I set everything back and apologized to the bees and stormed home. It's a good thing I couldn't reach my beekeeping teacher, because he would have gotten a sting from my native tongue, filled with fury that is more than partially owed to yours truly.

Because. All I want is that my bees are comfortable, healthy, able to raise their babies in peace, and make honey for themselves. The local training here says that bees can't eat their own honey because they will become constipated and explode. I'm not kidding, and it's not a failure of language--this is what they have been taught and continue to teach. Its a remarkable bit of old time wisdom, when you factor in evolution and everything. How ever did the bees get along without humans feeding them 200,000 years ago?

I am not a honey farmer. I am not interested in robbing the bees' honey and replacing it with the inner filling of twinkie snack cakes. I want to raise bees because I want to support pollination. That's all. And I've been taking some very occluded direction from honey farmers. Honey farmers who open up the hive all the time, bang the frames with violence to shake the bees off, and spend all their time killing healthy native queens and buying and trading foreign queens like little boys with fancy marbles.

But I took the teaching, because I was not trusting that I could learn it another way.

Still weepy, I got on the phone and failed to reach my 'teacher.' Then I phoned my friend Suzi in England. She talked me down off the ledge. She knows, and she taught me in twenty minutes what failed to get through otherwise. She told me what I already thought I knew, but had forgotten: to listen to them and they will tell me what they need, if they need it. How could I have forgotten?

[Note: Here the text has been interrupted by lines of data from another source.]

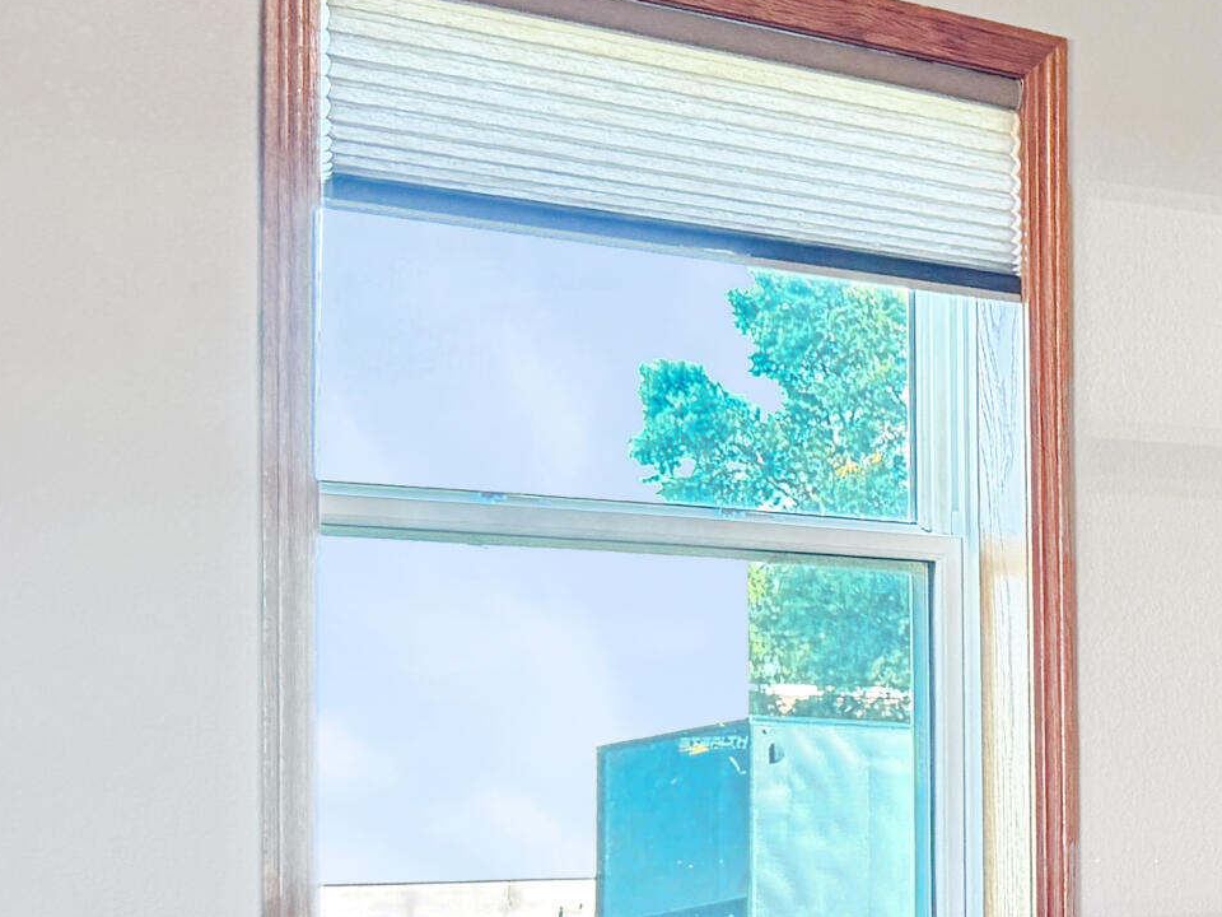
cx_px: 1707
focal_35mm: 75
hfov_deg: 22.4
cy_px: 1109
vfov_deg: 18.6
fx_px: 2648
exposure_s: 1/60
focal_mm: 6.76
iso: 250
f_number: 1.8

The only reason to take anything away from a functioning hive is to give them more room for what they want to do. So in August if they've made tons of honey, I might remove the outer honey frames, leaving them plenty of their own, thereby giving them more room to store more honey again. Very elegant. Very simple.

Thank All That Hums that she was there. She is a wise, wise, woman. It was so great to hear her voice. She also makes fabulous drums of local Dartmoor deer skin and iron rings forged by a blacksmith. Thanks, Suzi.

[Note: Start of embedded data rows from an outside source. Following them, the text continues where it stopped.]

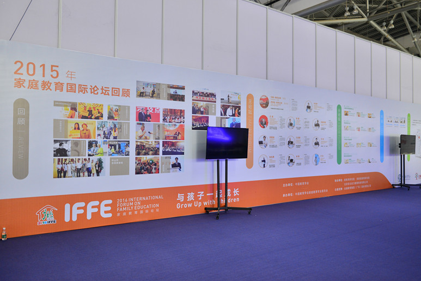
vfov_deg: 43.6
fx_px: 351
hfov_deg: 61.9
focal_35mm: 30
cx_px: 213
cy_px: 137
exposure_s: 1/60
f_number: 2.8
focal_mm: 29
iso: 1000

What is your will? What is their will? The bees are intelligent, they have their own way of doing. I want to support them in their will--not impose farming on them. I won't do it, anymore. I finally got it, in one rage filled evening. My will is their will. It reminds me of the story of the loathly lady.

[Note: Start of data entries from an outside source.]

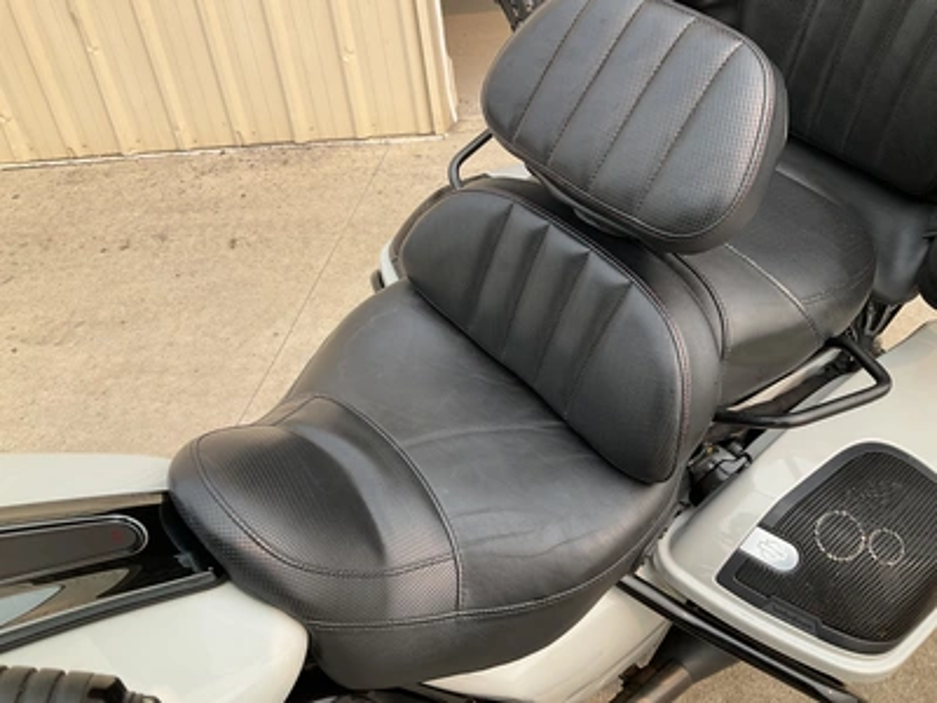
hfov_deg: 61.7
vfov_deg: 48.2
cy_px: 352
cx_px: 468
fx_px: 785
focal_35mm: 29
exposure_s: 1/642
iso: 25
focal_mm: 3
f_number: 1.8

One of Arthur's Knights agrees to marry a woman who looks hideous because she promises in exchange to give Arthur some magical information which will save his life. On their wedding night, the knight finds this loathly lady has become beautiful. She is beautiful during the night, when they are alone, and repulsive during the day, when the world might judge them. She asks him, what would he rather have: as it is, or beautiful by day and ugly by night? He answers with the greatest wisdom: I will support you with what you want. Your will is mine. And immediately she sheds her ugliness and becomes gorgeous 24/7. It was the correct answer.

My new teacher will be my friends and also Michael Bush, of Bush's Bees site. Much of what he says is refreshingly authentic.